The Night House (2021; David Bruckner)
By Daniel Barnes
*Opening today in wide release.
“Do you guys believe in ghosts?”
I can’t stand what I call “noise horror” movies, so take the rest of this with as many grains of salt as you need. By noise horror, I mean the use of sudden, piercing soundtrack spikes to manufacture jump scares. The practice is legion in contemporary horror, but I find it excruciating and unfair. Sneaking up behind someone and kicking their ears in the balls does not a master of suspense make.

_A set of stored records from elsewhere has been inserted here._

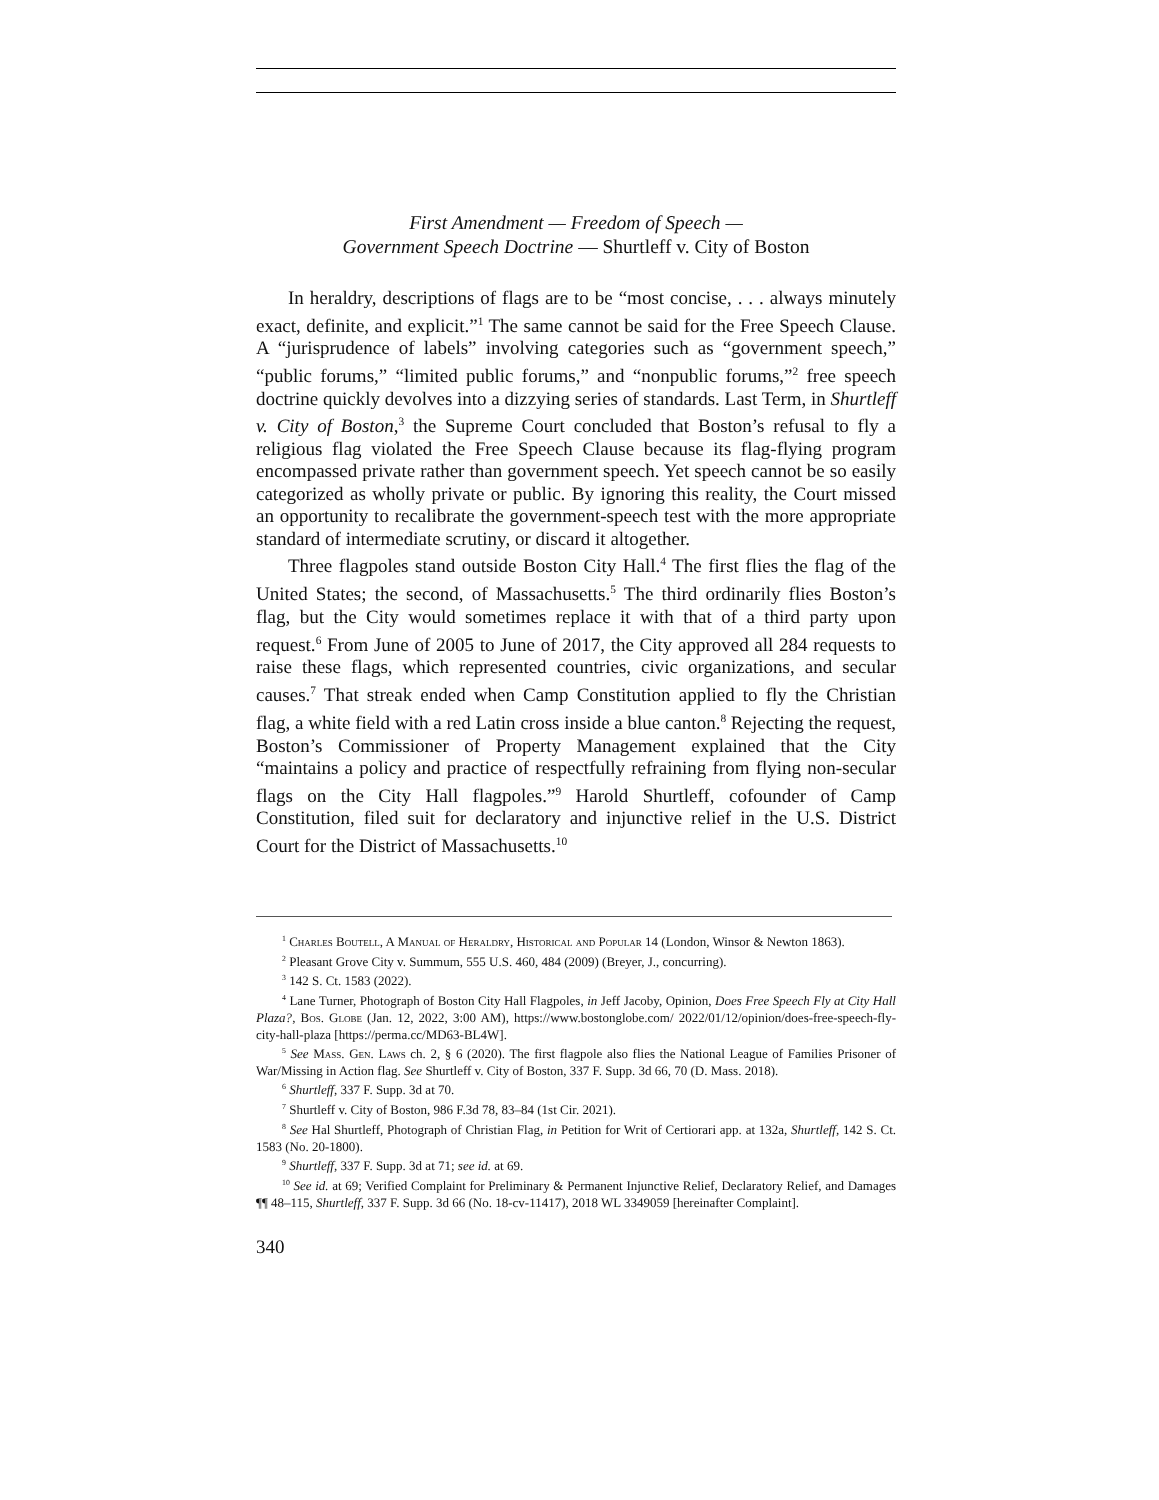First Amendment — Freedom of Speech —
Government Speech Doctrine — Shurtleff v. City of Boston
In heraldry, descriptions of flags are to be “most concise, . . . always minutely exact, definite, and explicit.”<sup>1</sup> The same cannot be said for the Free Speech Clause. A “jurisprudence of labels” involving categories such as “government speech,” “public forums,” “limited public forums,” and “nonpublic forums,”<sup>2</sup> free speech doctrine quickly devolves into a dizzying series of standards. Last Term, in Shurtleff v. City of Boston,<sup>3</sup> the Supreme Court concluded that Boston’s refusal to fly a religious flag violated the Free Speech Clause because its flag-flying program encompassed private rather than government speech. Yet speech cannot be so easily categorized as wholly private or public. By ignoring this reality, the Court missed an opportunity to recalibrate the government-speech test with the more appropriate standard of intermediate scrutiny, or discard it altogether.
Three flagpoles stand outside Boston City Hall.<sup>4</sup> The first flies the flag of the United States; the second, of Massachusetts.<sup>5</sup> The third ordinarily flies Boston’s flag, but the City would sometimes replace it with that of a third party upon request.<sup>6</sup> From June of 2005 to June of 2017, the City approved all 284 requests to raise these flags, which represented countries, civic organizations, and secular causes.<sup>7</sup> That streak ended when Camp Constitution applied to fly the Christian flag, a white field with a red Latin cross inside a blue canton.<sup>8</sup> Rejecting the request, Boston’s Commissioner of Property Management explained that the City “maintains a policy and practice of respectfully refraining from flying non-secular flags on the City Hall flagpoles.”<sup>9</sup> Harold Shurtleff, cofounder of Camp Constitution, filed suit for declaratory and injunctive relief in the U.S. District Court for the District of Massachusetts.<sup>10</sup>
<sup>1</sup> Charles Boutell, A Manual of Heraldry, Historical and Popular 14 (London, Winsor & Newton 1863).
<sup>2</sup> Pleasant Grove City v. Summum, 555 U.S. 460, 484 (2009) (Breyer, J., concurring).
<sup>3</sup> 142 S. Ct. 1583 (2022).
<sup>4</sup> Lane Turner, Photograph of Boston City Hall Flagpoles, in Jeff Jacoby, Opinion, Does Free Speech Fly at City Hall Plaza?, Bos. Globe (Jan. 12, 2022, 3:00 AM), https://www.bostonglobe.com/ 2022/01/12/opinion/does-free-speech-fly-city-hall-plaza [https://perma.cc/MD63-BL4W].
<sup>5</sup> See Mass. Gen. Laws ch. 2, § 6 (2020). The first flagpole also flies the National League of Families Prisoner of War/Missing in Action flag. See Shurtleff v. City of Boston, 337 F. Supp. 3d 66, 70 (D. Mass. 2018).
<sup>6</sup> Shurtleff, 337 F. Supp. 3d at 70.
<sup>7</sup> Shurtleff v. City of Boston, 986 F.3d 78, 83–84 (1st Cir. 2021).
<sup>8</sup> See Hal Shurtleff, Photograph of Christian Flag, in Petition for Writ of Certiorari app. at 132a, Shurtleff, 142 S. Ct. 1583 (No. 20-1800).
<sup>9</sup> Shurtleff, 337 F. Supp. 3d at 71; see id. at 69.
<sup>10</sup> See id. at 69; Verified Complaint for Preliminary & Permanent Injunctive Relief, Declaratory Relief, and Damages ¶¶ 48–115, Shurtleff, 337 F. Supp. 3d 66 (No. 18-cv-11417), 2018 WL 3349059 [hereinafter Complaint].
340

For its part, David Bruckner’s quiet-loud-quiet ghost story The Night House features the single loudest and most painful noise horror jump scare I’ve ever experienced. It makes the shrieking clown from It look like Marcel Marceau. However, it catapulted me right out of the movie, and similar moments throughout held me at bay. Unfortunately, my growing dread for the next deafening soundtrack spike undercut Bruckner’s atmospheric accomplishments and an excellent lead performance from Rebecca Hall.
“Everybody has secrets.”
Hall plays Beth, a school teacher struggling with the shocking suicide of Owen, her seemingly happy architect husband. In short order, a series of strange events lead Beth to believe that her husband’s ghost has returned home. Guided by his disturbingly inscrutable suicide note and a mysterious picture, she starts digging into the dirty details of Owen’s life, uncovering brunette doppelgangers, backward houses and more. Of course, even though Beth is presumably wealthy and could easily snoop her dead husband’s laptop from the safety of a hotel room, she acts like a dumb horror movie character and remains in her dark, isolated, clearly haunted lake house for the inevitable tinnitus attack.